A larger jumping surface requires a larger trampoline hole and additional material for the retaining wall.
The trampoline frame
The trampoline frame cost between an above-ground trampoline and a sunken trampoline is modest but present. For inground trampolines, you want a galvanized steel frame for added toughness. This will of course increase the weight limit, but also has other benefits.
Unlike an above-ground trampoline, airflow is limited underneath the jumping surface. When moisture goes down below ground level, it stays for a lot longer. This moisture will ruin an inadequate frame.
Therefore, in-ground trampoline frames tend to be a lot stronger and, thusly, more expensive.
Additional accessories also increase the overall build cost of your in-ground trampoline. Naturally, you’ll need a safety pad with adequate ventilation (for reasons we explored above). However, in-ground trampolines also need a good safety net.
Many people choose to skip a safety net, given that the jumping surface is at ground level. However, when multiple kids jump on the trampoline, safety nets prove to be a wise investment. Accidents and fractures are prone to happen, even among the most careful.
If you need any more convincing, the Cleveland Clinic recently pointed out that trampoline injuries are on the rise.
How to Make Your In-Ground Trampoline Installation Cheaper
In terms of the cheapest in-ground trampoline available, you’ll have difficulty finding anything for less than $1,500. In fact, the only option on Amazon actually surpasses this price (check it here — affiliate link).

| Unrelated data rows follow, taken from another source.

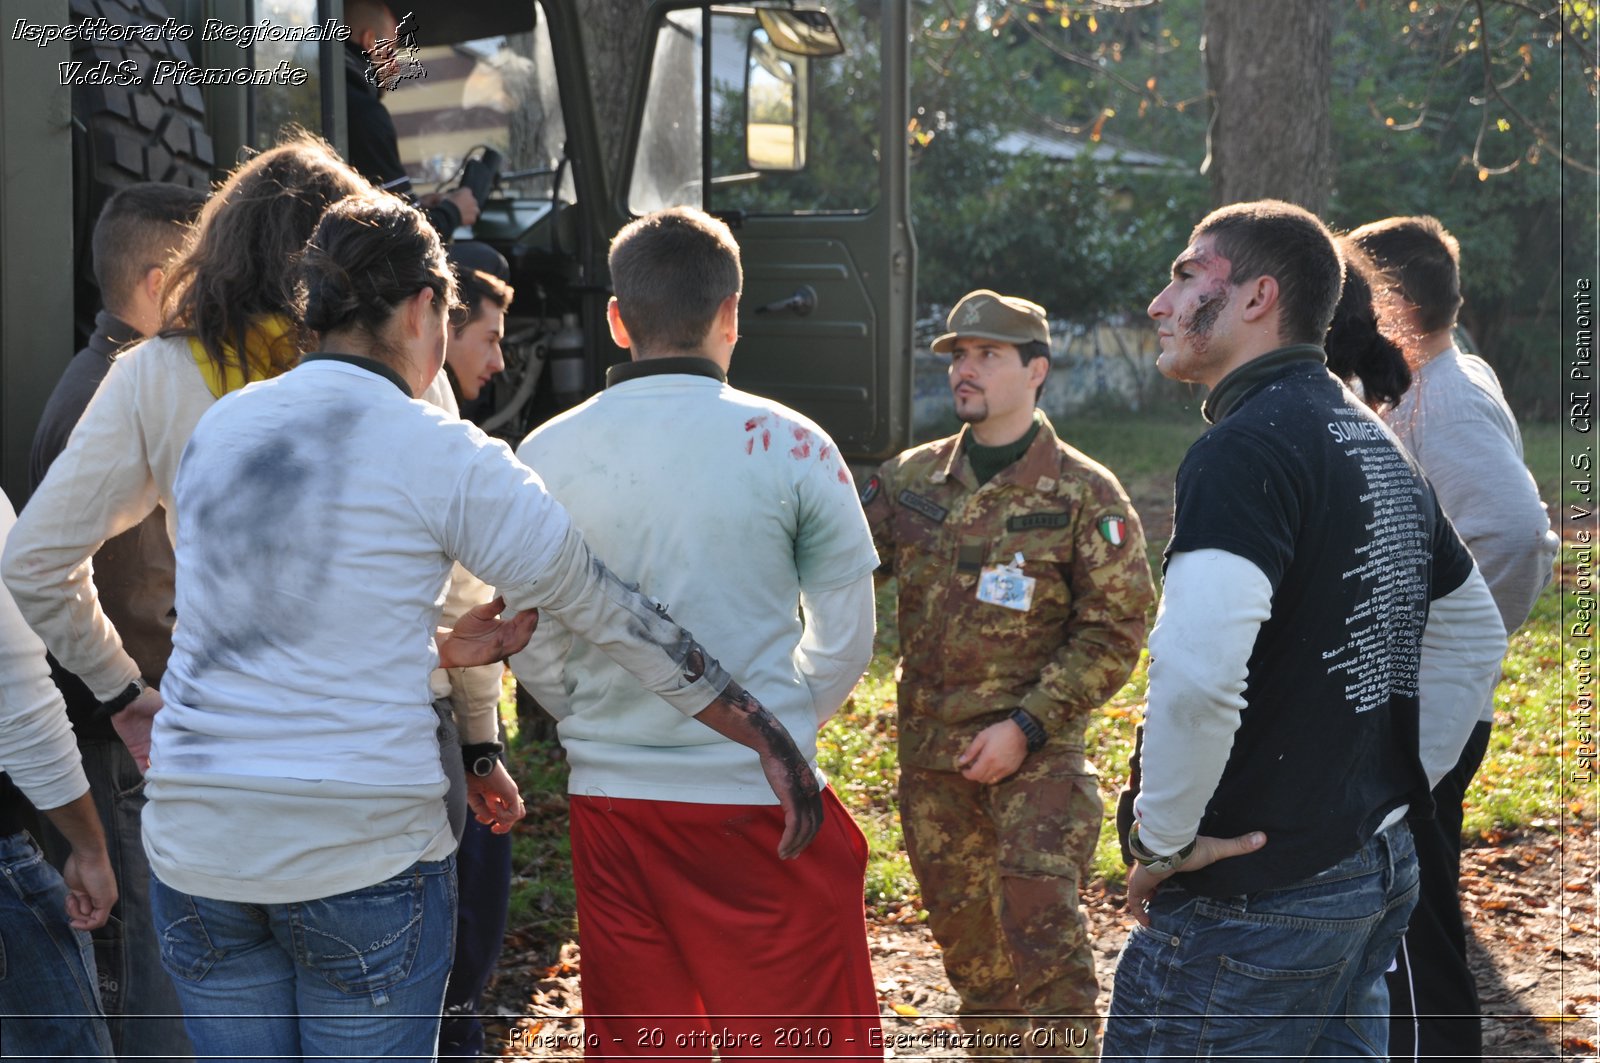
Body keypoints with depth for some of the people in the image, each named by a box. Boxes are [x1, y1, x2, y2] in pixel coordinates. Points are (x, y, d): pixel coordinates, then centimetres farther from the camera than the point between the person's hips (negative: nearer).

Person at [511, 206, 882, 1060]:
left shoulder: (547, 454, -2)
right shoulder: (788, 444, -7)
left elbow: (531, 645, 3)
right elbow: (844, 635, -1)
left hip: (610, 796, 3)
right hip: (760, 798, -2)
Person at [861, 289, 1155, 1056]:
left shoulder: (1085, 495, -7)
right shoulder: (911, 480, 6)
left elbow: (1114, 633, -9)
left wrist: (1026, 726, -16)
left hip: (1036, 752, -5)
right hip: (930, 751, 5)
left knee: (1041, 928, -10)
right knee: (961, 927, 17)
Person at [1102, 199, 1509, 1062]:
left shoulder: (1246, 446, -17)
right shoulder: (1375, 442, 12)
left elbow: (1197, 675, -31)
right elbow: (1476, 638, 23)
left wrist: (1163, 838, -17)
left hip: (1255, 895, -9)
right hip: (1379, 875, 9)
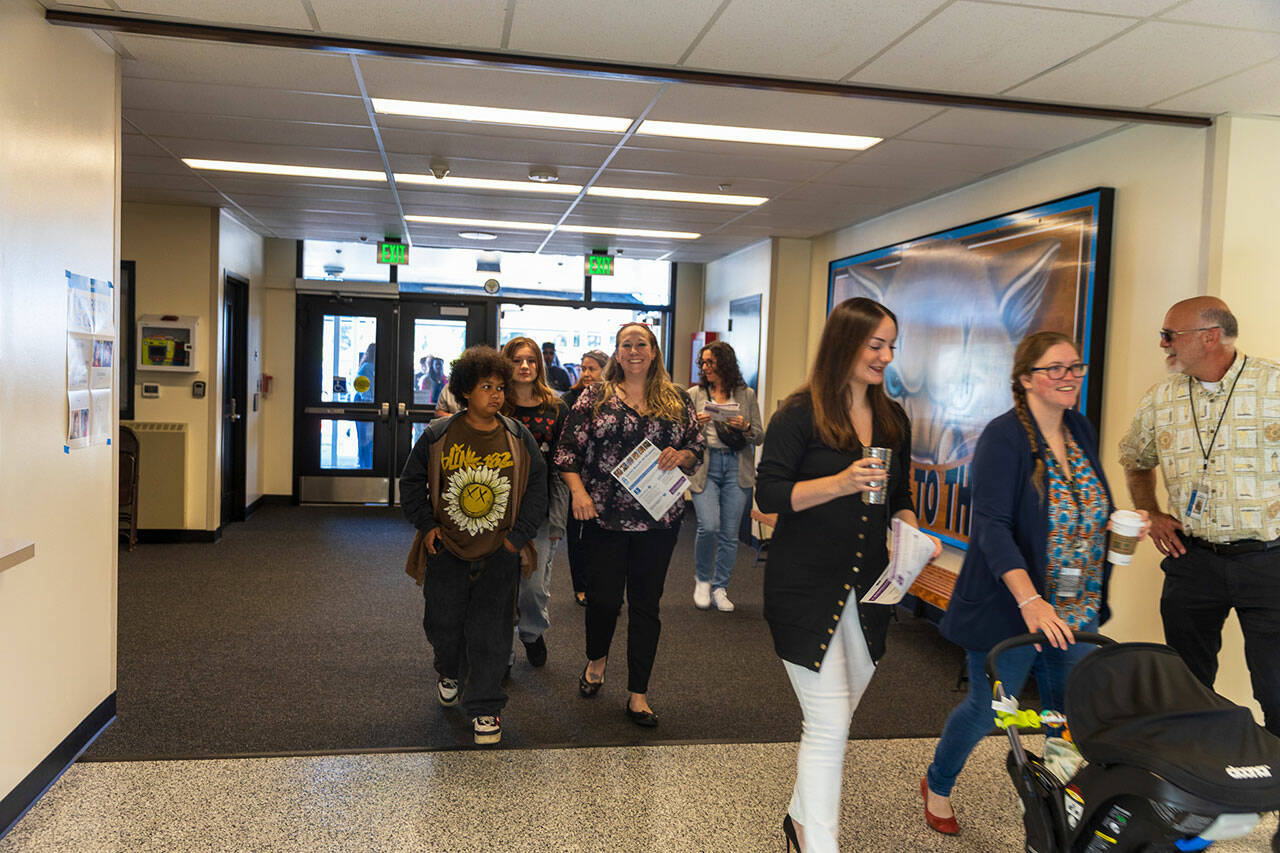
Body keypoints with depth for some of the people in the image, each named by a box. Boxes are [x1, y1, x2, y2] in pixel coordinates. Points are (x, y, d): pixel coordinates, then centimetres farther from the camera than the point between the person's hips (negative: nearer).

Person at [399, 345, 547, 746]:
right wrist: (427, 525, 1)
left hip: (499, 551, 0)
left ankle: (485, 706, 15)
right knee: (443, 622, 11)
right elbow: (411, 481, 9)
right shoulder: (438, 435, -2)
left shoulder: (518, 437, 0)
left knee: (490, 631, -1)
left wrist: (519, 535, 0)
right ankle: (448, 671, 44)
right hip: (447, 549, 1)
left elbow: (537, 487, 6)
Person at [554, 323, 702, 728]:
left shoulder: (677, 400, 9)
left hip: (658, 519, 2)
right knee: (603, 598, 4)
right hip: (604, 517, -1)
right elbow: (568, 449, 0)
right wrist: (578, 492, -13)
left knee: (646, 604, 6)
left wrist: (681, 456, -9)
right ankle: (596, 659, 37)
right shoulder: (595, 397, 4)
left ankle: (638, 693, 17)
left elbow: (697, 448, 13)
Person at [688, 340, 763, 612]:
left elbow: (760, 437, 9)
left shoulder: (746, 395, 8)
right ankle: (702, 580, 9)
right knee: (709, 526, -16)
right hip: (705, 466, -1)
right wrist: (696, 424, -11)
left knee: (730, 532, 2)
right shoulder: (694, 394, 9)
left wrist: (745, 427, -11)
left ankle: (719, 588, 16)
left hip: (737, 467, 1)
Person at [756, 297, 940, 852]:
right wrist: (841, 483, -25)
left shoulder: (893, 419, 9)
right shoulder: (800, 415, -10)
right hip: (806, 591, -6)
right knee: (829, 726, -7)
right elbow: (769, 494, -14)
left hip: (867, 590, 6)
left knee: (834, 717, 17)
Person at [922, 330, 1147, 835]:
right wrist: (1029, 600, -35)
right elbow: (992, 525, -24)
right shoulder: (1003, 436, -15)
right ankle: (937, 786, 32)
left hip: (1077, 612, 6)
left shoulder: (1083, 432, 7)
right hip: (1011, 609, -6)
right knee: (988, 710, 6)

However, if you’d like to save costs, there are approaches you can take to make your in-ground trampoline cost cheaper.
Choose a “low trampoline” instead
One way to avoid the added cost of excavation and retaining wall construction is to set your sights on a trampoline that is low to the ground instead of one that is in the ground.
While many would consider this cheating, there are many options for smaller trampolines that sit only a couple of feet from the earth.
This drastically cuts your trampoline costs — you can regularly find them between $200 and $800 (like these models on Amazon) — while also keeping many of the benefits. Especially when combined with a safety net, trampolines that are low to the ground are still fairly safe.
At least they’re safer than their above-ground trampoline counterparts.
However, there are cons to this arrangement. Windy areas such as Utah and Arizona will prove a challenge to these models. Unless you strap the trampoline down, it will literally be gone with the wind. If you live in an area with high winds, consider this when determining your trampoline costs.
Naturally, you’ll save money if you do it all yourself. If you’re the handy type, this may be a good option when compared to a similar high professional installation cost.
Make sure you’re really up for this task, though. While it will certainly reduce your inground trampoline cost, it’s not a trivial installation process. Here’s a timelapse video from a popular remodeling YouTube channel:
As you can see, the installation of the trampoline is relatively straightforward. However, digging a trampoline pit involves some heavy machinery and some expertise. Here’s another secret for you — any landscaping company or trampoline company you hire will likely subcontract out the excavation.
If you’re not fully enrolled in doing it yourself, you may shave some dollars off the cost by contacting an excavation company directly.